¿Habrá algo más indescifrable que el mundo de los niños? Ellos se apilan en pequeños corros, arman y desarman juguetes, conversan, el comandante del aquelarre permite que, en turno riguroso, unos y otros intervengan en las charlas, lucen remilgos, ensordecen con sus algarabías, se conciertan, se integran, y terminan en trifulcas de menor cuantía. Rápido se reconcilian y empieza de nuevo el tejemaneje de sus camaraderías inocentes.
Tienen un enrevesado lenguaje. Muerden las palabras y con los pedazos que les quedan se entienden en los diálogos. Son filósofos, hacen reflexiones, relatan historias que nunca finalizan.

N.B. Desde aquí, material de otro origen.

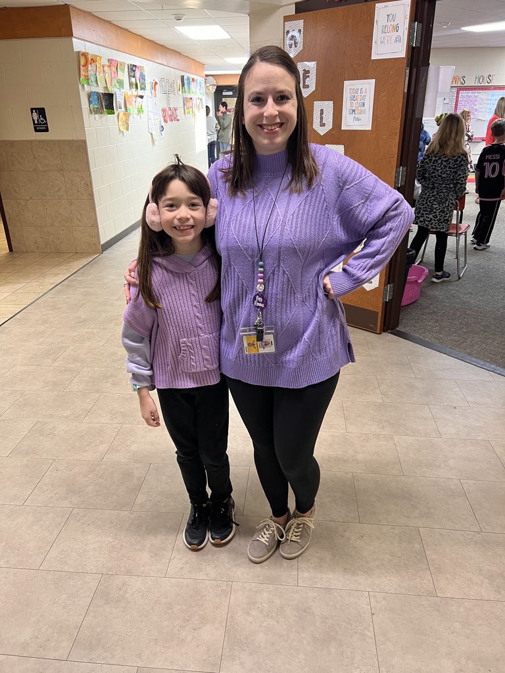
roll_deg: +1.5
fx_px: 506
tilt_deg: -24.1
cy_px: 336
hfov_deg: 53.1
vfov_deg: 67.3
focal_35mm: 26
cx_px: 252
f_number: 1.5
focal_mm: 5.7
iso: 125
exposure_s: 1/60
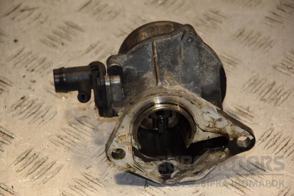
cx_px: 147
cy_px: 98
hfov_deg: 13.0
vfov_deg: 8.7
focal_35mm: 158
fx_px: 1286
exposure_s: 1/200
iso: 800
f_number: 5.6
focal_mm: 105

Ahí está mi nieta Mariana en esas escaramuzas baladíes. La veo entonada, dando órdenes, bulliciosa o en silencio, regañando con la mirada, desatando el torbellino de su risa o desentendida de lo que ocurre. Apenas tiene cuatro años y ya es suyo un menudo caudal de exigencias. Impositiva. Particular es su manera de expresarse para lograr dominios, mirando con dureza a sus rivales o desgranando sonrisas bonachonas. Cuando es contrariada, estalla. Tiene a su favor lágrimas livianas, que ella sabe verter copiosamente, pero mirando de reojo para percibir el efecto del melodrama. Es vanidosa, con poses de reina, esclava del espejo. La he contemplado sacudiendo su frondosa melena, tirándola atrás con garbo despectivo, recogiéndola, haciendo moños o soltándolos, frunciendo el ceño como para escoger si está mejor con la vinagre estampa de una niña bravucona o es más atractiva cuando moja su rostro con un leve matiz de alegría.
Ama los vestidos de princesa. Los exige ceñidos con redondeles y recargos de flores vistosas. Elige lo brillante, las tonalidades fuertes, la ropa con encajes. Cuando presume ser damita de postín, quiere ver en su cabeza una diadema que irradie vivos colores. Parece estar en una pasarela. Ha aprendido desenvolturas teatrales, avanza y para, camina de nuevo, observa sus glúteos, se empina sobre un pie, luego sobre el otro, repara sus caderas, y sueña con hurras de un inexistente público que la aplaude. Como se percata de que la están mirando, se sorprende y tapa el rostro con sus manos angelicales. Apenada corre tras su madre y en ágil brinco se ahueca entre sus brazos.
Es celosa. No acepta repartos de caricias, palabras melosas, o manifestaciones tiernas a otras criaturas de su edad. Quiere ser única. Su amor es egoísta, no compartible. Capitaliza la atención. Tiene un yo sobrevalorado, quisquilloso, protegido por alambradas para cercar sus adorables caprichos.
Hace comparaciones, confronta estaturas, rechaza los semblantes tiznados, observa cómo caminan sus compañeras, cómo mueven la cintura, y califica los vestidos. No el negro por triste; no los colores cenizos porque apagan el esplendor del cuerpo; no el amarillo que califica de enfermizo. El suyo es el rojo vivo, el azul intenso, el verde de los guaduales y la ropa infantil con alegorías de arco iris. Ella es así. Creída, zalamera, estirada, garbosa, con precoz vanidad, con su pequeño mundo perfecto, armado de muñecas y juguetes que estimulan su desarrollo mental.
Es el universo de sus padres. Obviamente también de sus abuelos. Es corazón y alma, siembra y vendimia. Cercana y meliflua para los mimos, sabe chantajear con lamentos maliciosos para que los suyos la arrullen y colmen sus demandas con un océano de besos.